I think I just kind of grew up. I started to interrogate myself and how I was living in what I was doing. I stopped drinking and I went back to therapy. My trajectory and my interests and the types of things I was thinking about shifted. It took a bit of a turn.
I started illustrating at the end of college, and for five or six years, I was just using illustrating as a way to escape and be playful. I think I was trying to figure out my younger self. There were more youthful, nostalgic references… I don't think I was so aware of it, but there's something comforting about exploring things visually, [and] being in a world that is connected to your youth. So I think there was part of me that was just hiding in it, because it felt safe and comforting, but also trying to figure stuff out through that visual language. My work was playful. It made light of more serious things. It was a little more sarcastic. I wasn't ready to embrace sincerity or honesty. I was very uncomfortable with those things before. I was partying all the time. So I think my work was not… it was me of course, but I wasn't really aware of everything that was going on below the surface.
I can see that. I know that you used to be part of a big art community. Is that still something that's important to you and your work?
Certainly. I mean, I think it's shifted, right? It's like when I was curating lots of shows and was in my early-mid twenties, I identified as a young artist. So I was seeking out other artists who were trying to establish their careers and trying to claim space in the traditional art world. And then of course, I realised over time that that's maybe not the world I care to be a part of. It's great to be in a show in a gallery, but that's not the art that I really want to create. So my art communities have shifted over the years. Now I've found other illustrators who make art about their feelings. It's always been so important to me to have peers. I can't imagine being a freelancer without a community of people to talk to. My work is evolving with the people I surround myself with.
How did your sobriety impact your work?
It caused me to finally have to deal with all my stuff. I was able to do that through my work. Now I have to be more active and I have to show up more, which is great. I'm grateful to have to do that to be like: this is me. Like, this is fully me. I'm here as my real self. Things are overwhelming at times, but I feel very confident that this is how I want to live my life.
How does it feel to have your book out during Mental Health Awareness Month?
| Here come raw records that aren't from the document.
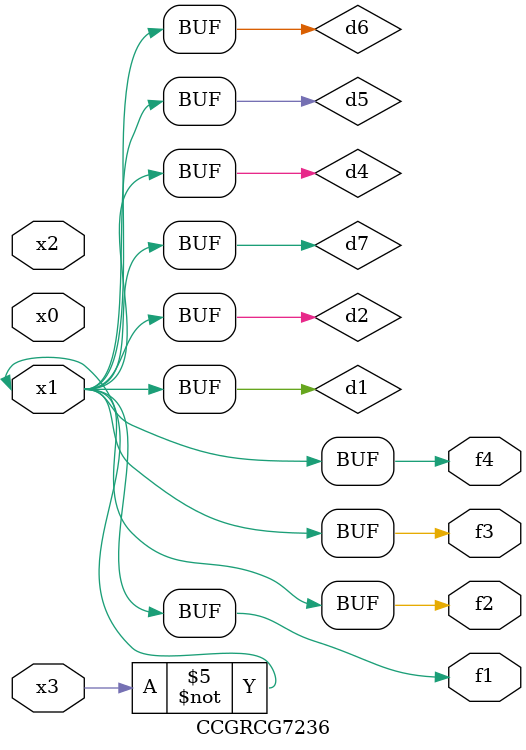
<source format=v>
module CCGRCG7236(
	input x0, x1, x2, x3,
	output f1, f2, f3, f4
);

	wire d1, d2, d3, d4, d5, d6, d7;

	not (d1, x3);
	buf (d2, x1);
	xnor (d3, d1, d2);
	nor (d4, d1);
	buf (d5, d1, d2);
	buf (d6, d4, d5);
	nand (d7, d4);
	assign f1 = d6;
	assign f2 = d7;
	assign f3 = d6;
	assign f4 = d6;
endmodule

</source>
That's something I think about a lot. The first line and the introduction of the book is like, I am not a mental health professional. I am just a person who's been lucky enough to afford therapy and to read all these books. The book really is full of questions. And I think that questions are what help us get awareness. The conversation around [mental health awareness] has changed so much. There's so many more people talking about their mental health or openly taking medication at such a greater scale than when we were younger.
I think it's so cool that this book can be a part of this larger conversation. And the way I have chosen to communicate is through illustrations and comments. That's how I'm communicating my experience as a person.
What do you hope people take away from it?
I hope that when someone picks up this book and reads it that they feel less alone in the scary or overwhelming thoughts or feelings that they experience on the day-to-day. What is so beautiful that I keep learning is that so many of our personal experiences that we’re ashamed or embarrassed about are so, so universal. And that just sharing that, it can really help someone that maybe doesn't have people in their life that they feel safe opening up to.